Potremmo chiederci perché il filosofo va a riprendere oggi un’espressione usata una volta, 50 anni fa in un libro sull’arte?  E che relazione c’è tra l’arte e la crisi della modernità descritta così lucidamente all’inizio di questo libricino?

Piuttosto che pensare la bellezza alla stregua di Kant, in termini puramente negativi: «Piacere senza interesse, universalità senza concetto, finalità senza fine, e normalità senza norma» (ivi, pp. 63-64), in questo primo volume emerge la bellezza come “promessa di felicità” (Stendhal). L’arte nell’ottica di Agamben (ma anche nella nostra prospettiva) non è una sfera separata dalla vita, un campo in cui l’uomo produce opere di vario genere destinate alla fruizione da parte di “spettatori”, ma è in intima relazione con ogni campo dell’esistenza. Se «l’uomo», come scrive Agamben, «ha sulla terra uno statuto poetico» (ivi, p. 153) in quanto «qualsiasi causa capace di addurre una cosa dal non-essere all’essere è poiesis» (Platone, Simposio 205b), la critica dell’arte che qui ci propone è in realtà una critica alla metafisica occidentale, una critica che investe ontologicamente l’essere umano.

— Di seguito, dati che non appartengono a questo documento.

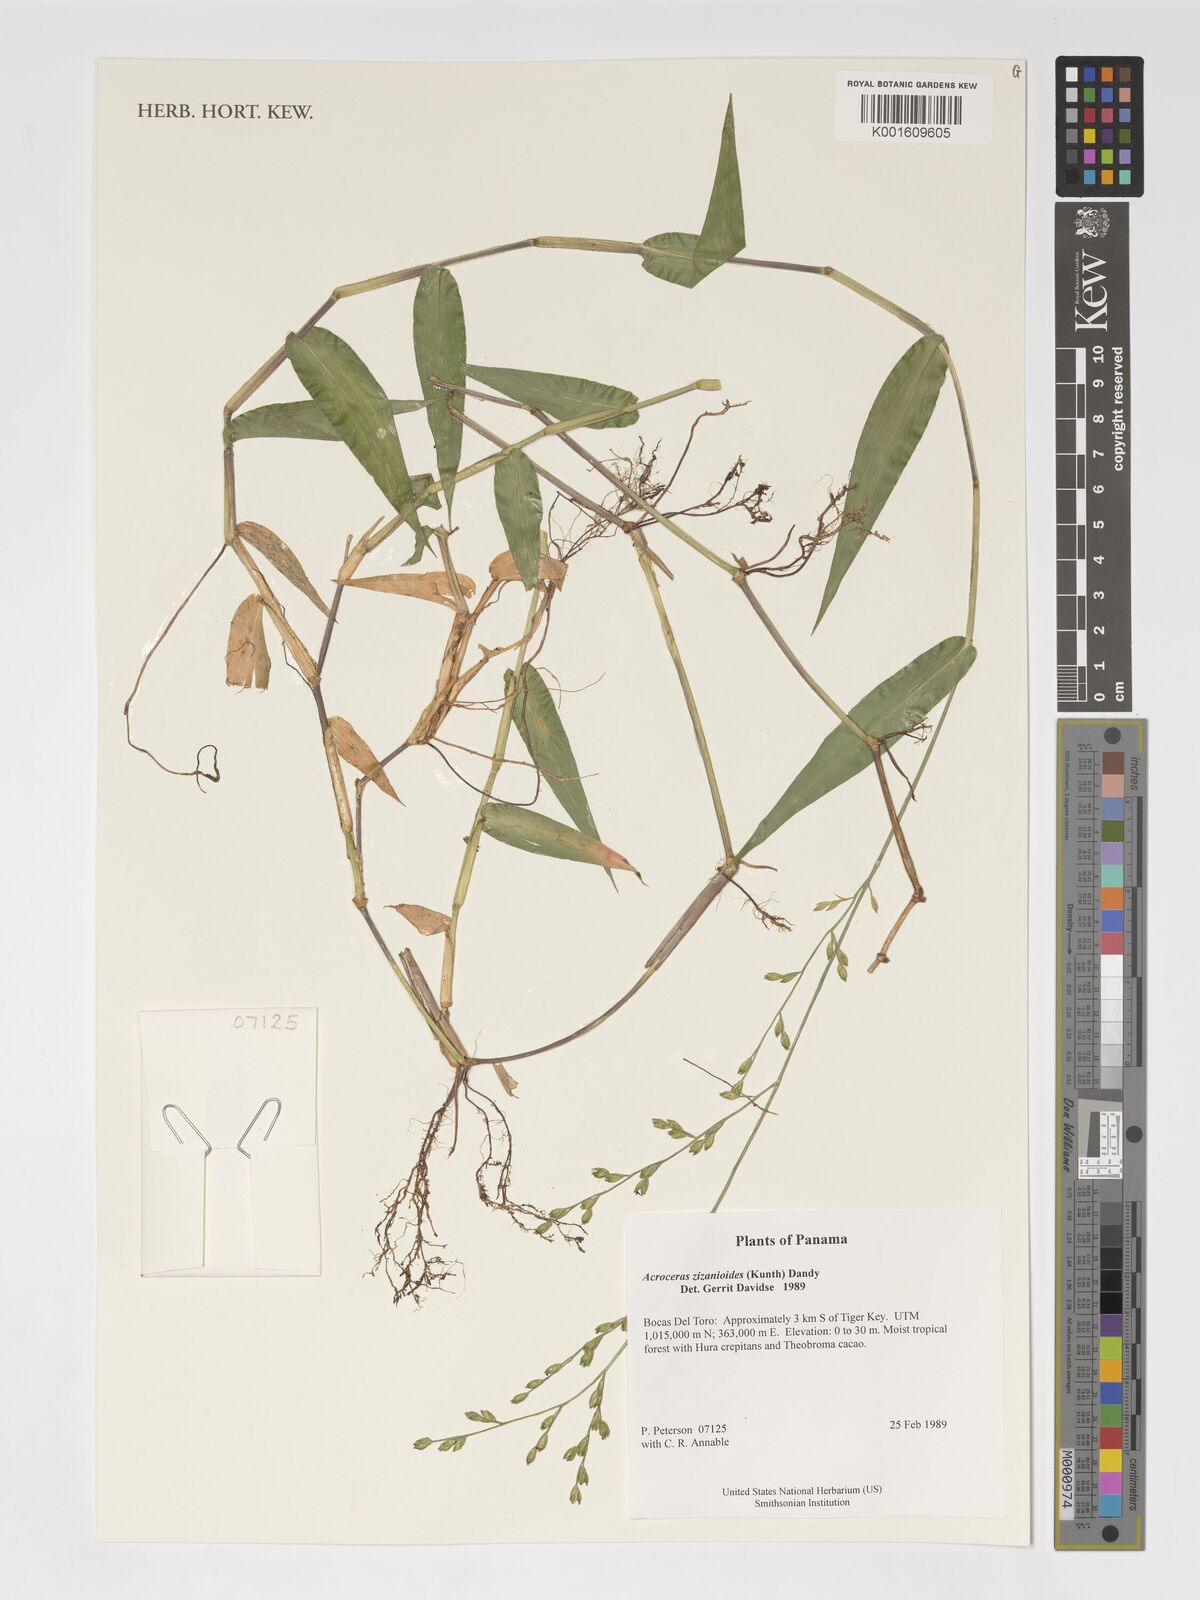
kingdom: Plantae
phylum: Tracheophyta
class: Liliopsida
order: Poales
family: Poaceae
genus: Acroceras
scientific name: Acroceras zizanioides
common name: Oat grass
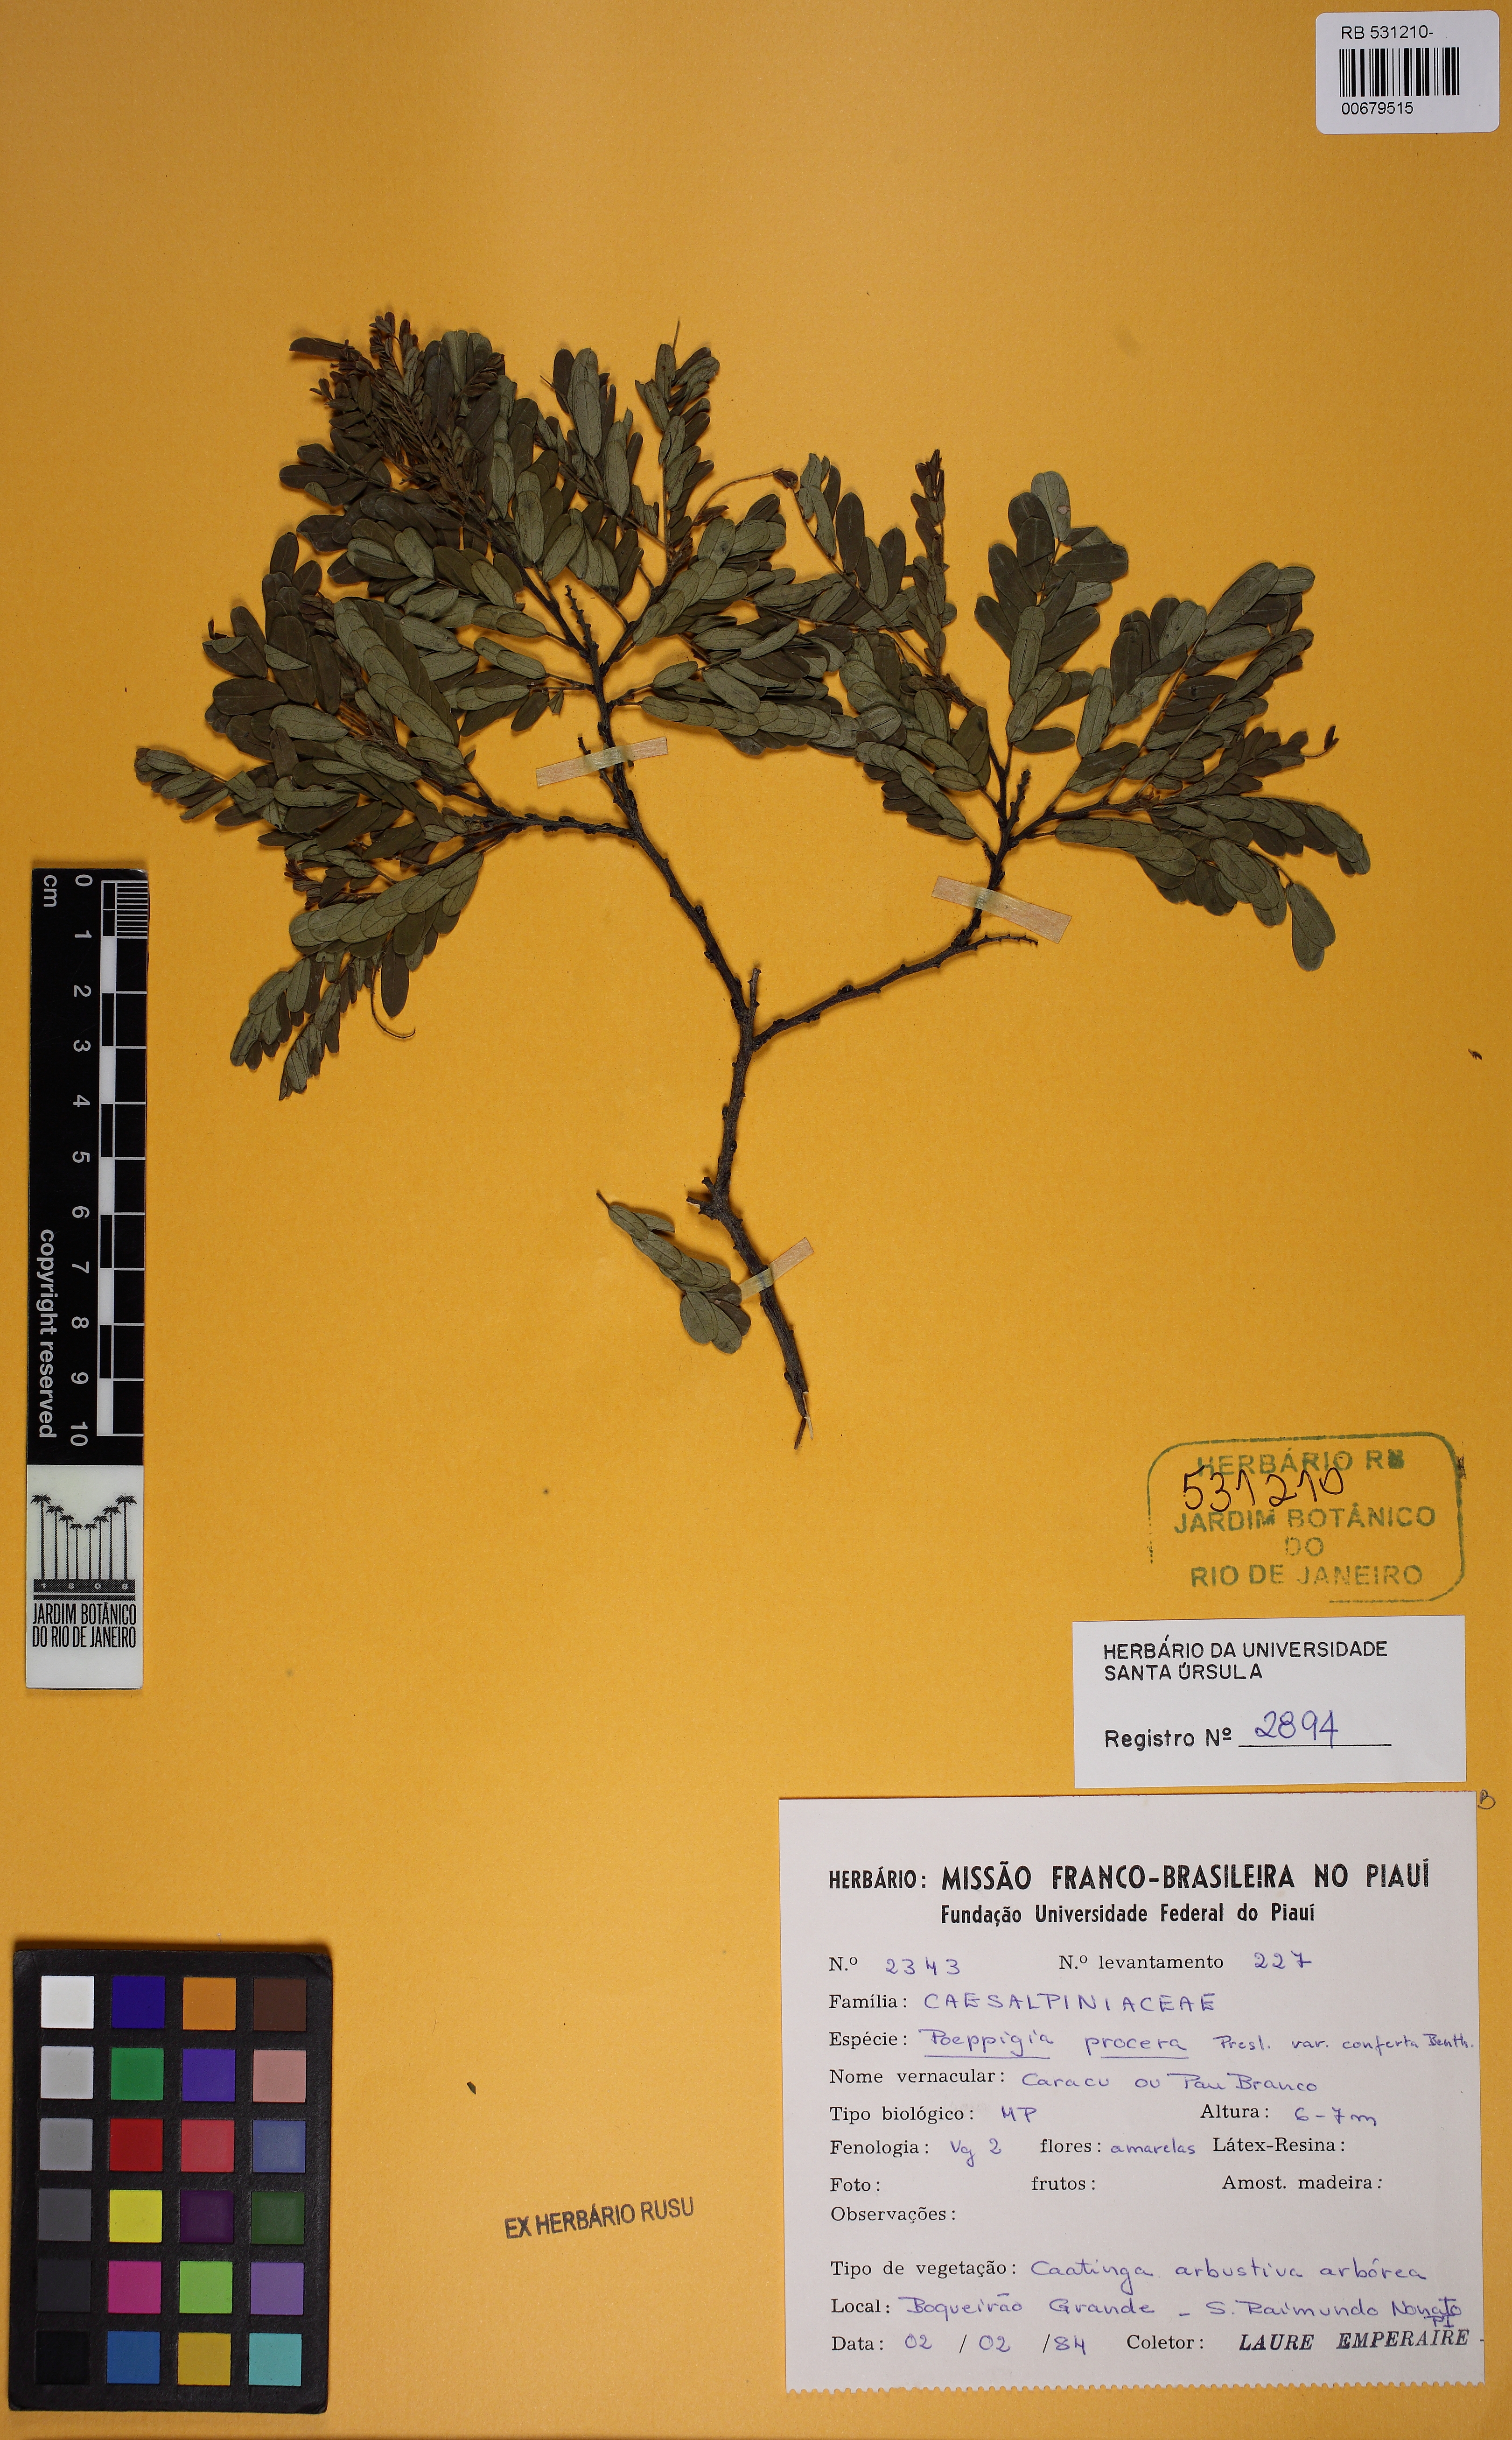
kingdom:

Come ha scritto più recentemente in L’uso dei corpi (2014), se le pratiche artistiche soprattutto dal ‘900 in poi, altro non sono che un «uso di sé» e se l’ethos non è altro che «il modo in cui ciascuno entra in contratto con sé”, allora l’arte «appartiene innanzitutto all’etica, non all’estetica» (Agamben 2014, p. 314). Per Agamben l’estetica, come ha affermato qualche anno fa in una conferenza tenuta all’università di Mendrisio (Academy of Architecture in Mendrisio, lecture: L’uso dei corpi, 7/03/2013), non è una categoria immanente all’arte stessa, ma una categoria storica che “ha reso l’opera d’arte inintelligibile” e quindi, strappare l’arte dal campo dell’estetica vuol dire chiamare in causa non solo il destino dell’arte ma anche, e forse soprattutto, l’abitare dell’uomo.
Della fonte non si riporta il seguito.